From the Superintendent of the House of Transformation to the High Master of the Second Landstead:
We have now three hundred happy and contented boys. Many of them came to us sullen and dejected, feeling no doubt that incarceration and punishment were to be their portion, and that they would be confined by bolts, bars, and dismal walls. When they began to realize, however, that the very reverse is the case, that no walls or bars restrain their liberty, and that no unkind word is ever spoken to them or in their hearing, their despondent looks soon pass away, and a more hopeful, cheerful, and intelligent aspect is perceptible. We find about one-third of our boys in every way worthy of trust.
It was a university campus, Bat thought wildly. It had to be. It couldn't possibly be a prison.
He'd seen the campus of the Second Landstead University once – a glimpse off the portside as his master's boat headed up-Bay in search of better waters in which to lay their trotlines for crabs. A green lawn with red-brick buildings trimmed with white classical columns, obscured partly by lines of tall trees shading the paths under which young masters strolled – that was what he had glimpsed briefly before the icy winds cut into his face and his mind, and his master roared at him to be at his work.

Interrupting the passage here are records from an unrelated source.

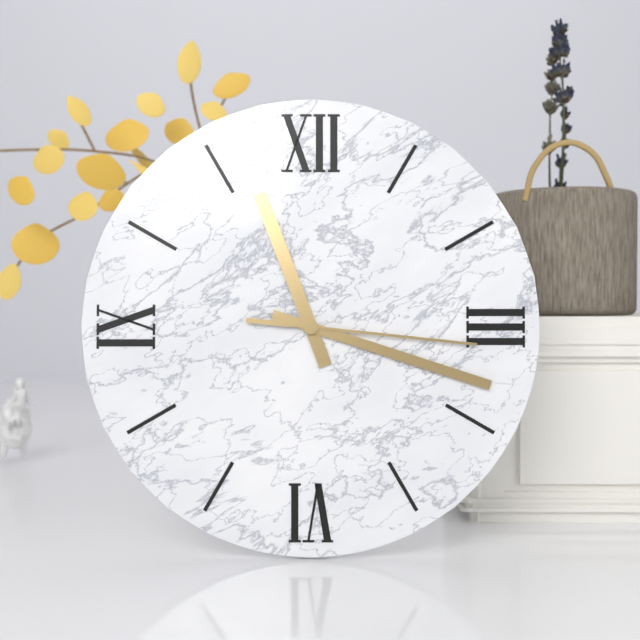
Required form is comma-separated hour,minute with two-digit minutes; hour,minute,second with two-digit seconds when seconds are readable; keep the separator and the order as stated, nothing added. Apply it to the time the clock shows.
11,18,16
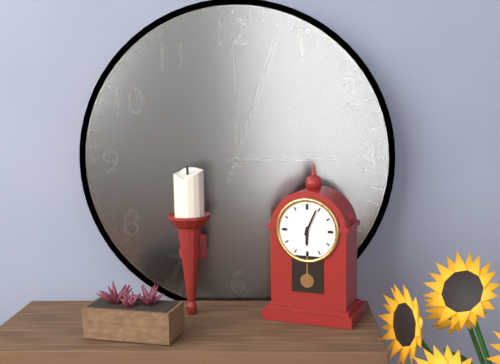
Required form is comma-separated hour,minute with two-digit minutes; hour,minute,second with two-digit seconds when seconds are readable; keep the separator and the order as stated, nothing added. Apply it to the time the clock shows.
6,04
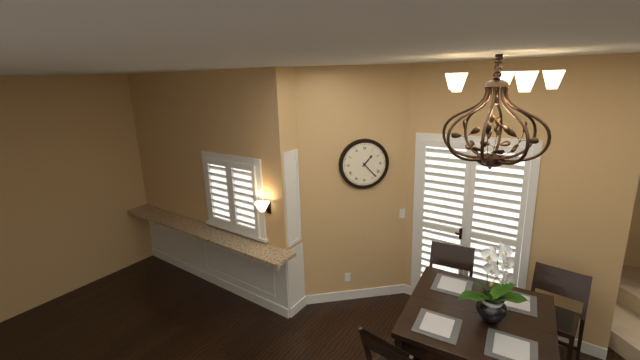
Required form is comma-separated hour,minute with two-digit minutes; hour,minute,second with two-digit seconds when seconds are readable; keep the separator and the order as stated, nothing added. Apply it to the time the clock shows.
1,23
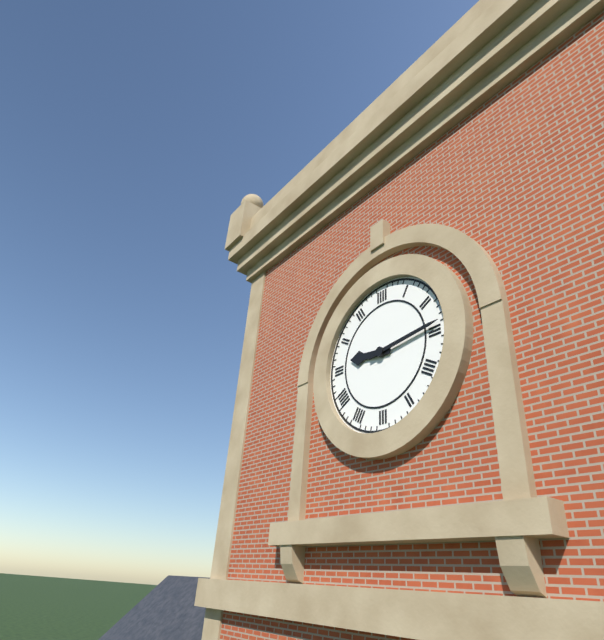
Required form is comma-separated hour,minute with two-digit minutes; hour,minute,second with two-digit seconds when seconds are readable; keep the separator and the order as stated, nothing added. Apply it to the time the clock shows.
9,14
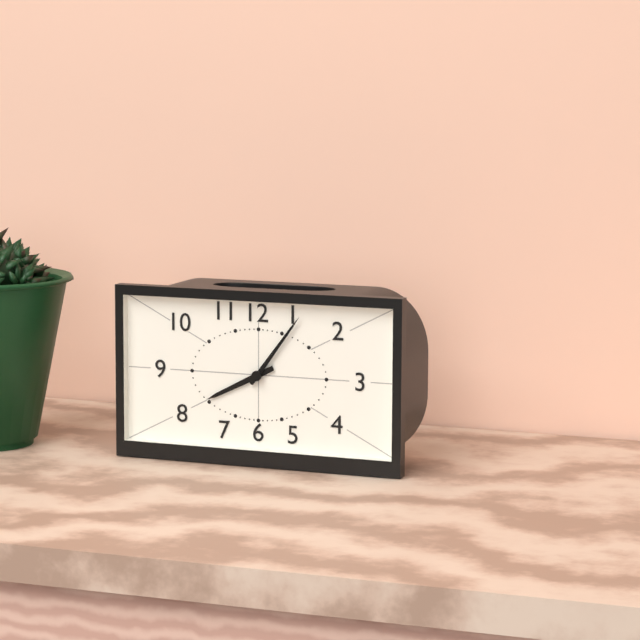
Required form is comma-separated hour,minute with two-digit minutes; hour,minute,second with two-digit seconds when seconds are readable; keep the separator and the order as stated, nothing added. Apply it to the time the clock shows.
8,06
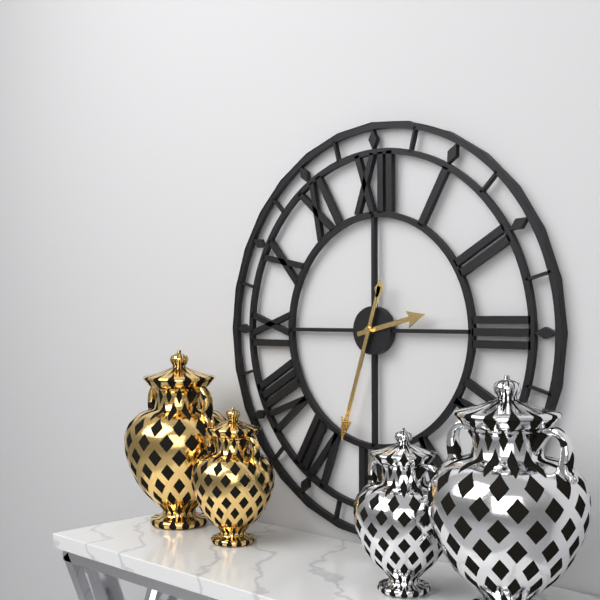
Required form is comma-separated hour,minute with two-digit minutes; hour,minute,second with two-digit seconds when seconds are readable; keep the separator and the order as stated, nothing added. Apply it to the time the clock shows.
2,33
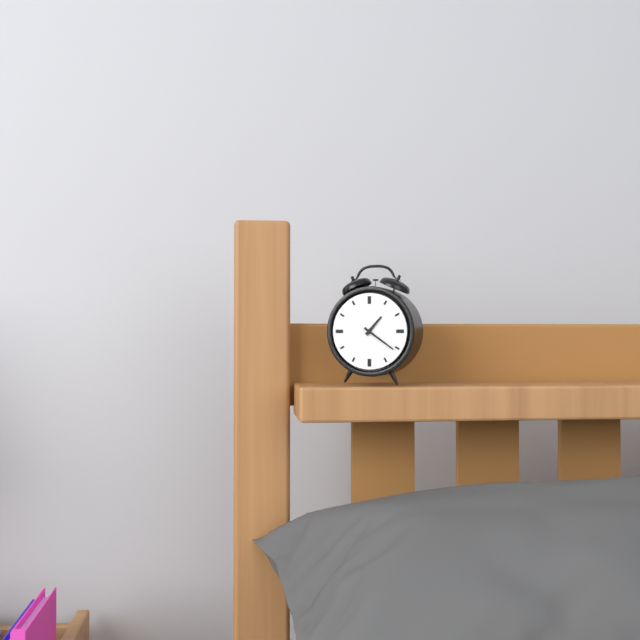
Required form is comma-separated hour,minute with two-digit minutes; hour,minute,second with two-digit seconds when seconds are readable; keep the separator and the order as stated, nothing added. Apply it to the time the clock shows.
1,21
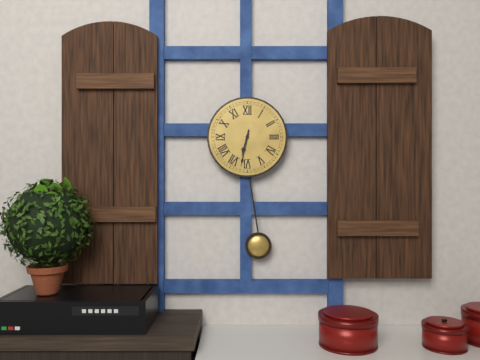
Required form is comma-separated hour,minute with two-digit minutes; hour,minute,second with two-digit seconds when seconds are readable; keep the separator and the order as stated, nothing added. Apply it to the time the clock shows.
6,32
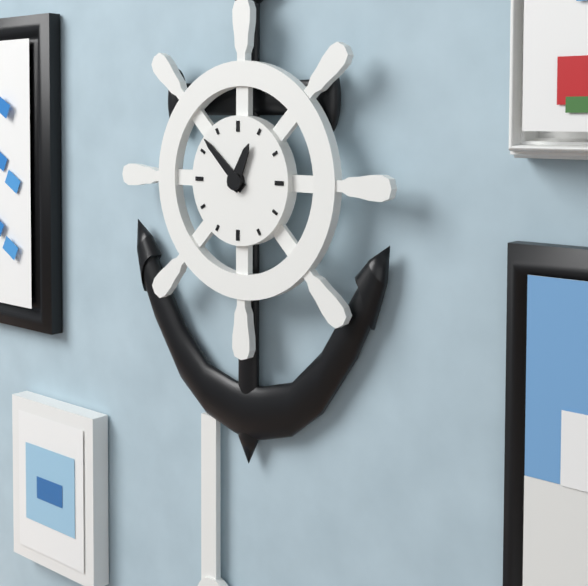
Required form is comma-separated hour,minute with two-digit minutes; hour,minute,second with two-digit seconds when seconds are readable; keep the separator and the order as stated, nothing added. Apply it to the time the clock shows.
12,52
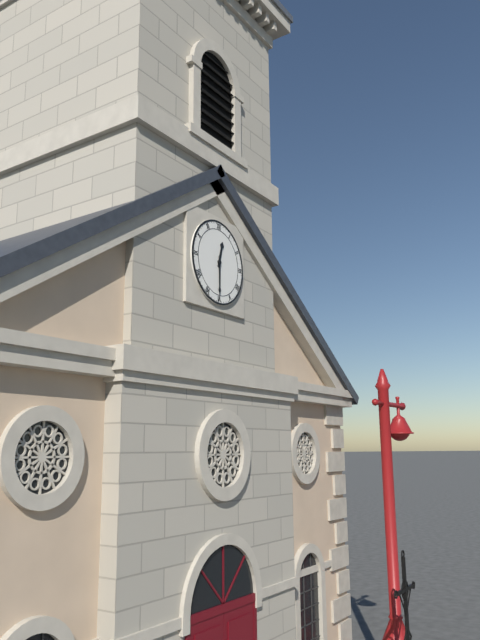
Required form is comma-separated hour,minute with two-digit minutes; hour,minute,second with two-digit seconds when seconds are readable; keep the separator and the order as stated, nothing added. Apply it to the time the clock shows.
12,30
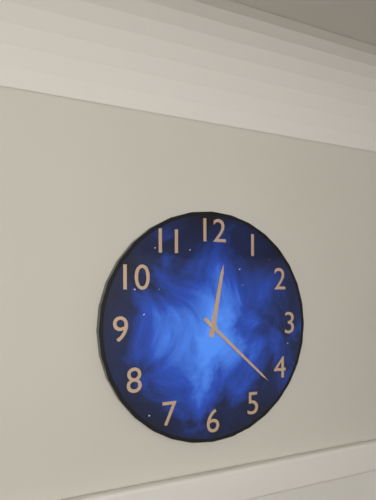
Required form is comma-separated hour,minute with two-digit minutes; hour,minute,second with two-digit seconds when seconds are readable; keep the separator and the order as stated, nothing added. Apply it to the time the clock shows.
12,22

Before him now, in a square area bordered on one side by the Administration Building, lay a green lawn with red-brick buildings trimmed with white classical columns, obscured partly by lines of tall trees shading the paths under which young masters strolled. There were only two of them, and they were wearing officers' uniforms with badges on them, but otherwise . . .
"This was never a prison," murmured Joe.
Bat spared a glance at the other boys. They were all slack-jawed, staring at the scene in front of them. Seeking reason in the midst of manifest insanity, Slow suggested, "Prison's farther on?"
It seemed unlikely. The square lawn ended in a low wooden fence, the type that any determined bull-calf could plow its way through, and beyond the fence lay another field. And beyond that lay only forest.
It was a university campus. It had to be. Some sort of place where young masters were trained to be prison guards, maybe. As for themselves, they'd be bundled into another police wagon and taken to the real prison—
"This is the campus," said Trusty.
Their heads swivelled to look at him. Bat had almost forgotten their young guide, who had pushed back his cap to gaze at their surroundings. Noticing their stares, Trusty clarified, "That's what it's called. The transformatory campus. Those are the buildings you'll be living in. They're family cottages."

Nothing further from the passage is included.